• **Objective**
Extract the lines below word for word, and leave the pictures out of your answer.
+++ Stored records
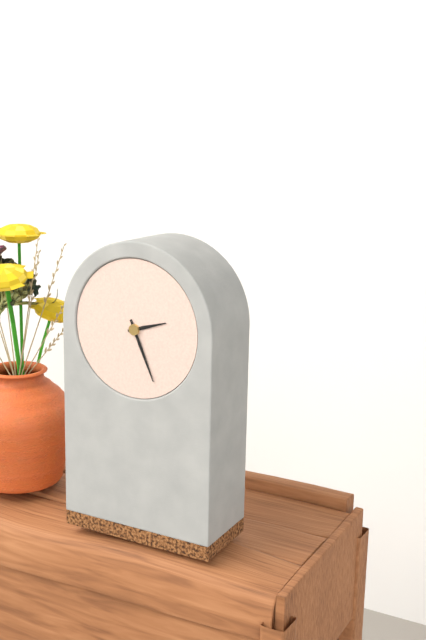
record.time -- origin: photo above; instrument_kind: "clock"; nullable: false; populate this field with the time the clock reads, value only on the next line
2:26
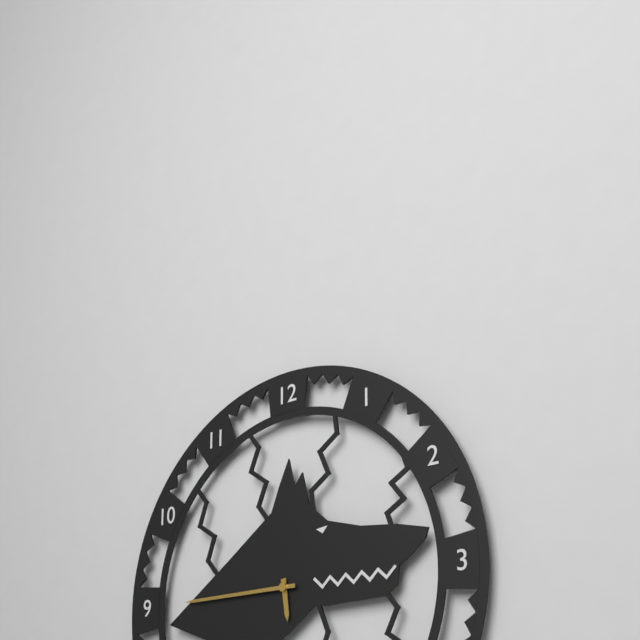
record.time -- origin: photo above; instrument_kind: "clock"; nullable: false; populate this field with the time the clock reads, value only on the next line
5:45
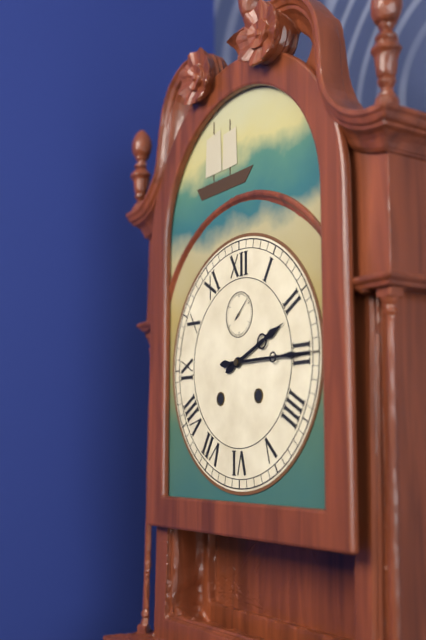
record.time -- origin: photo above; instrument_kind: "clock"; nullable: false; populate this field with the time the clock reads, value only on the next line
2:15
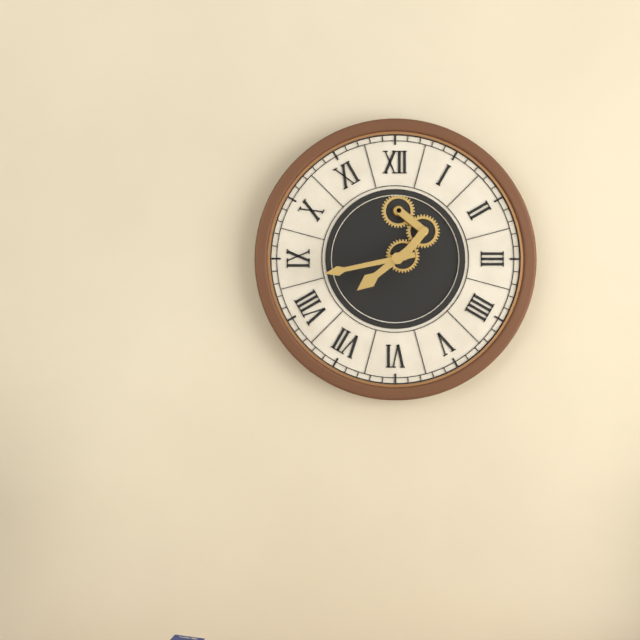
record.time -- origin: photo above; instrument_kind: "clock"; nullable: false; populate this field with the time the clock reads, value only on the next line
7:43
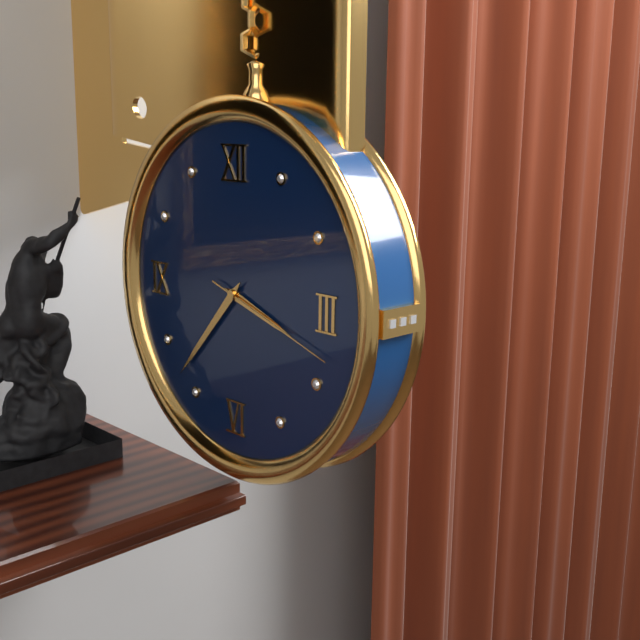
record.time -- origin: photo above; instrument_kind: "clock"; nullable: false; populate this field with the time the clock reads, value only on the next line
3:37:18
++++++
• **Solution for this task**
record.time -- origin: photo above; instrument_kind: "clock"; nullable: false; populate this field with the time the clock reads, value only on the next line
2:26
record.time -- origin: photo above; instrument_kind: "clock"; nullable: false; populate this field with the time the clock reads, value only on the next line
5:45
record.time -- origin: photo above; instrument_kind: "clock"; nullable: false; populate this field with the time the clock reads, value only on the next line
2:15
record.time -- origin: photo above; instrument_kind: "clock"; nullable: false; populate this field with the time the clock reads, value only on the next line
7:43
record.time -- origin: photo above; instrument_kind: "clock"; nullable: false; populate this field with the time the clock reads, value only on the next line
3:37:18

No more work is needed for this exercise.